It’s been 17 years since the BBMP (Bruhat Bengaluru Mahanagara Palike) asked shopkeepers at Cox town in East Bengaluru to ‘temporarily’ shift to the pavement while they build a new market facility. Six months was the estimated time given to these vendors. Little did they expect that these very six months would extend to nearly two decades, this despite the BBMP building a structure to accommodate the vendors.
“I’ve been here for all these years, I suppose I will go on until the government does something,” says one of the shopkeepers, patiently arranging a stack of vegetables.
The vendors, who all work on the pavements in front of Cox town’s Tennis court and maternity hospital, sell all varieties of fresh vegetables, fruit, poultry, mutton and sea food. It’s not uncommon for the crowds coming to the market to spill out onto the street. The narrow roads cannot accommodate too many people at a time.
On Monday morning, the Cox town market vendors held a protest in front of the building which is rightfully theirs, but which they have been locked out of. The posters that they held said “Dear BBMP Commissioner, open Cox Town market, give us mukti from the footpath” and “Cox town vendors, care of pavement for 17 years.”
The reason cited for the non-allocation of the shops is that there are no sanitary fixtures or electrical connections in the shops. Vendors say that the building does not have a water connection, and is yet to have a borewell sunk into the premises.
The BBMP often expresses concerns about cleanliness and shut down stalls around the city. The seafood and poultry shops in Cox town are situated very close to the entrance of the Cox town maternity home, and though the vendors try their best to keep it down, there is often a bad smell.

### SOURCE MATERIAL
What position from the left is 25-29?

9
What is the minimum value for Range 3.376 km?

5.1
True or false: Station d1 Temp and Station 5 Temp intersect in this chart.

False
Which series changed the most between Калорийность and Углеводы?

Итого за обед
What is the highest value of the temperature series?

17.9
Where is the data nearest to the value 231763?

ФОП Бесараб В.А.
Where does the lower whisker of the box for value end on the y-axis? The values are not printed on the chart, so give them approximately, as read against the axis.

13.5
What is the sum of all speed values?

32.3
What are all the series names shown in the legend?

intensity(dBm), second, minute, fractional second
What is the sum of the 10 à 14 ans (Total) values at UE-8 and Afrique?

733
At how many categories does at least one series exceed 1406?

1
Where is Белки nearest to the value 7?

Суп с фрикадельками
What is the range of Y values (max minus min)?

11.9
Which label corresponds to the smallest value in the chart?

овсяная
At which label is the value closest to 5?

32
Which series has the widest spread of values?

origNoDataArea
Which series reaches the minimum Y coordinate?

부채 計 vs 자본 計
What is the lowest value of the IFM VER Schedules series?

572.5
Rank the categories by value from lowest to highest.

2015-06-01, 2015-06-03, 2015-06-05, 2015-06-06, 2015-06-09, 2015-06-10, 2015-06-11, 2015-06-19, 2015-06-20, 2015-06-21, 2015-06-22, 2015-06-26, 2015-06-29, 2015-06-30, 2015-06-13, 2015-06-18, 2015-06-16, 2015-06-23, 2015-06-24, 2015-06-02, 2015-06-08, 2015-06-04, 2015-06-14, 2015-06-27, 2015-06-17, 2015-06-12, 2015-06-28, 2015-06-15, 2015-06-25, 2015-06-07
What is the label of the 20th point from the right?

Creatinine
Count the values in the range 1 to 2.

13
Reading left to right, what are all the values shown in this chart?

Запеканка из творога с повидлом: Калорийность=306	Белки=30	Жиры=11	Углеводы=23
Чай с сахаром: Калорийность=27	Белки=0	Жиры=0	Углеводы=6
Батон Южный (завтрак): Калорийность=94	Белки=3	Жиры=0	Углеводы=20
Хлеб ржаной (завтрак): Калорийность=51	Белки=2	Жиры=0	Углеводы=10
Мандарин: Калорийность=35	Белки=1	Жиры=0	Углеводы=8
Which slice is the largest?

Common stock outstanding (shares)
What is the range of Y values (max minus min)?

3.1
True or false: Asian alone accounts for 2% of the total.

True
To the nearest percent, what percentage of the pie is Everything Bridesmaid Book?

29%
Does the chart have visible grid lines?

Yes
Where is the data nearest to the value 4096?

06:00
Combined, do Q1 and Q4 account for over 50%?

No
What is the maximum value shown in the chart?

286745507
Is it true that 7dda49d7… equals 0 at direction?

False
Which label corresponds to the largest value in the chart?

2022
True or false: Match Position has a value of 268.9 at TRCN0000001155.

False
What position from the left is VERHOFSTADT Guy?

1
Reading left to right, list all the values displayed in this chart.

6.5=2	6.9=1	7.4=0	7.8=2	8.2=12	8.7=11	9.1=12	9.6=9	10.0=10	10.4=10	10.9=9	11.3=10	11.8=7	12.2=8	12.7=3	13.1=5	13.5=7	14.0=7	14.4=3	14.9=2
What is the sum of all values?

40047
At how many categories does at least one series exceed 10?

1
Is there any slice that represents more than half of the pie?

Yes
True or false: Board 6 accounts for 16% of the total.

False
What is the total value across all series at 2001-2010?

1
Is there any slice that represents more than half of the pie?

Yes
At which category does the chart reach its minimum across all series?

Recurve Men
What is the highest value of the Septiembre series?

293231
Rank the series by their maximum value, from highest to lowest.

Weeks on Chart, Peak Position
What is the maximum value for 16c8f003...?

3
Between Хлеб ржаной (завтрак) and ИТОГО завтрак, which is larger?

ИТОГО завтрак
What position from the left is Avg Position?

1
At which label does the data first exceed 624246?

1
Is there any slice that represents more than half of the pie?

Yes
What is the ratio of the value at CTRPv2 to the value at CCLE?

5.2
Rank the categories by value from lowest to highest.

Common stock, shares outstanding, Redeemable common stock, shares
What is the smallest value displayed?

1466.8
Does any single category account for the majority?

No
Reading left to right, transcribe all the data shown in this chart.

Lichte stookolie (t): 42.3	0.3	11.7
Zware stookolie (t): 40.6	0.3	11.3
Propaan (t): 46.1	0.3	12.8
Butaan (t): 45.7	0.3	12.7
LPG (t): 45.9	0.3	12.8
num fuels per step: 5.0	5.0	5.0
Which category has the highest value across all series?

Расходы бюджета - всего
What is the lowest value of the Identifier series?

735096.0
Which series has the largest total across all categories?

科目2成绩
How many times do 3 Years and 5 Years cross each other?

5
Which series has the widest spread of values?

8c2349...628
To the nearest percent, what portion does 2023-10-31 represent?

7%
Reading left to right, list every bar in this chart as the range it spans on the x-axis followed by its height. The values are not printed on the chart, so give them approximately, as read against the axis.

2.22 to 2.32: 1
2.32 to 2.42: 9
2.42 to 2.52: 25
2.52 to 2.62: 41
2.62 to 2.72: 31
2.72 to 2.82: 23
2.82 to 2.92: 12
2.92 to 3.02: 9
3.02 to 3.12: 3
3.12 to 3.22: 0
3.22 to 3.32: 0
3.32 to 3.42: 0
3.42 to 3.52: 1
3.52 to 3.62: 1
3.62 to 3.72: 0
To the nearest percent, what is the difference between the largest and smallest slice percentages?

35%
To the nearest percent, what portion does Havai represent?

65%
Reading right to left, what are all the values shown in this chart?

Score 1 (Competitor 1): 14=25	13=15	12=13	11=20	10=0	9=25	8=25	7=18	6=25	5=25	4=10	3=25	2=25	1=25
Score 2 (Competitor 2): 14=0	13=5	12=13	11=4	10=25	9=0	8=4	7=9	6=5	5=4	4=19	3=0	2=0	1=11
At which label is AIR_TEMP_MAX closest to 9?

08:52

### EXERCISES
1. In the text about the Cox town market, how long were the vendors originally told they would have to stay on the pavement?
2. Please continue the text about the Cox town market vendors, picking up right after its last sentence.
The records have nothing to do with what comes next.

### WRITTEN ANSWERS
1. Six months.

2.
However, a public health doctor, Sylvia Karpagam, says that the problem is not just of the vendors. “There is poor investment on the part of the government when it comes to research and training in handling the meat and in the disposal of waste. We cannot just blame the shops and then shut them down, because a lot of people rely on these places for their food. Such measures only benefit bigger businesses in the sector when smaller meat shops are forced to shut,” she adds.
Instead, she says that the BBMP should train the shopkeepers on how to handle the meat hygienically, with proper safety equipment, and should take care of the disposal of waste.
The BBMP is quick to act when there is a garbage infraction, and take measures to fine them, as TNM has previously reported.
However, Dr Slyvia notes that the government takes no measures to dispose of animal waste. “The waste is nutritious and can be used for other purposes like to feed fish. But the government has not made adequate investment in this segment. They should hire a public health official to train them, so that society in general can benefit,” she concludes.